Piped commands run concurrently. When you run
ps | grep …, it’s the luck of the draw (or a matter of details of the workings of the shell combined with scheduler fine-tuning deep in the bowels of the kernel) as to whether
grep starts first, and in any case they continue to execute concurrently.
This is very commonly used to allow the second program to process data as it comes out from the first program, before the first program has completed its operation. For example
grep pattern very-large-file | tr a-z A-Z
begins to display the matching lines in uppercase even before
grep has finished traversing the large file.
grep pattern very-large-file | head -n 1
displays the first matching line, and may stop processing well before
grep has finished reading its input file.
If you read somewhere that piped programs run in sequence, flee this document. Piped programs run concurrently and always have.
The order the commands are run actually doesn’t matter and isn’t guaranteed. Leaving aside the arcane details of
execve(), the shell first creates the pipe, the conduit for the data that will flow between the processes, and then creates the processes with the ends of the pipe connected to them. The first process that is run may block waiting for input from the second process, or block waiting for the second process to start reading data from the pipe. These waits can be arbitrarily long and don’t matter. Whichever order the processes are run, the data eventually gets transferred and everything works.
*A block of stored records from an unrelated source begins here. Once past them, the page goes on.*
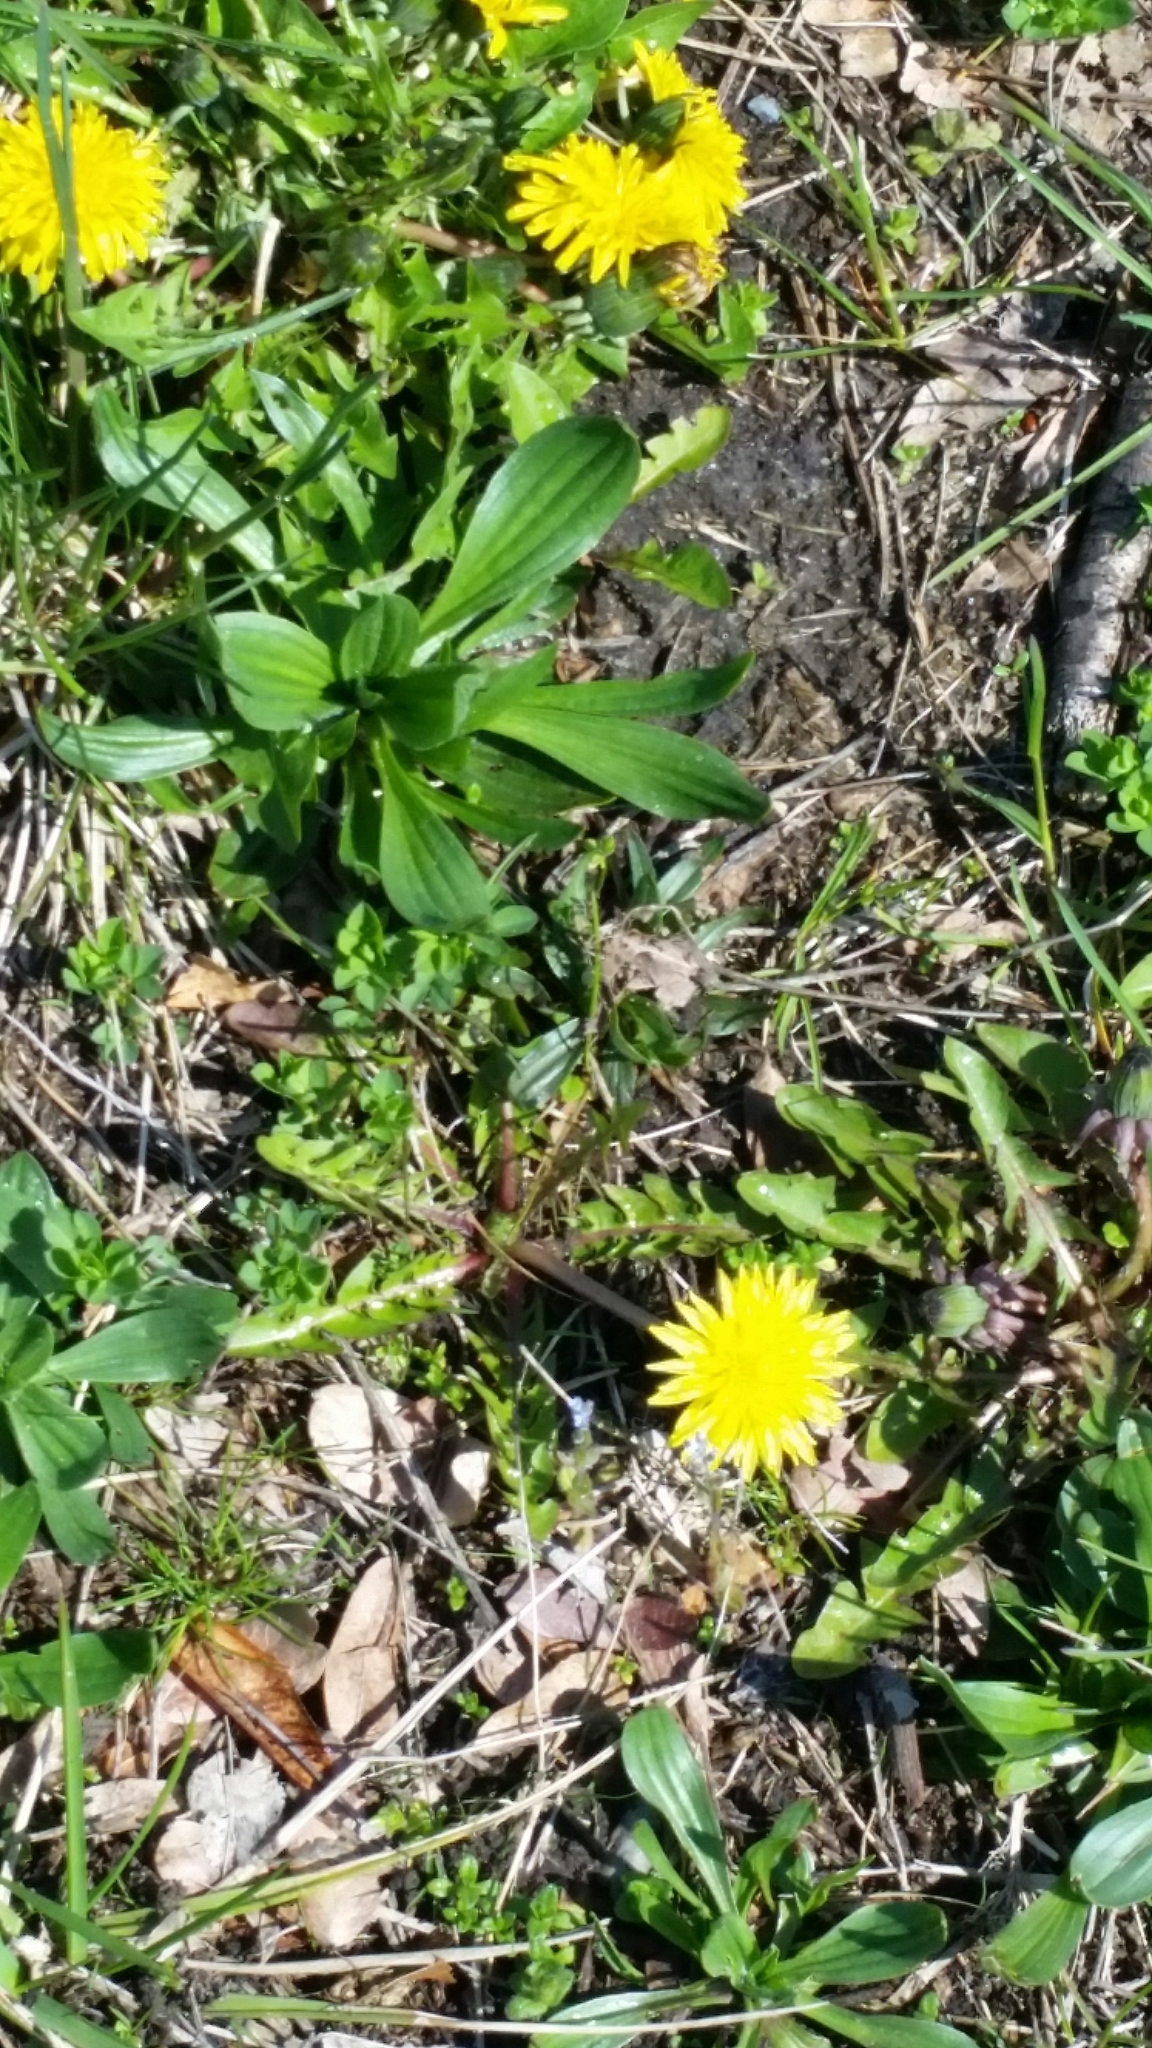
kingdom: Plantae
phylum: Tracheophyta
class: Magnoliopsida
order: Asterales
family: Asteraceae
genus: Taraxacum
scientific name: Taraxacum officinale
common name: Common dandelion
At the risk of beating a dead horse, the misconception seems to be that
A | B
is equivalent to
A > temporary_file B < temporary_file rm temporary_file
But, back when Unix was created and children rode dinosaurs to school,
disks were very small, and it was common for a rather benign command
to consume all the free space in a file system.
B was something like
the final output of the pipeline could be much smaller than that intermediate file.
Therefore, the pipe was developed, not as a shorthand for
the “run A first, and then run B with input from A’s output” model,
but as a way for
B to execute concurrently with
and eliminate the need for storing the intermediate file on disk.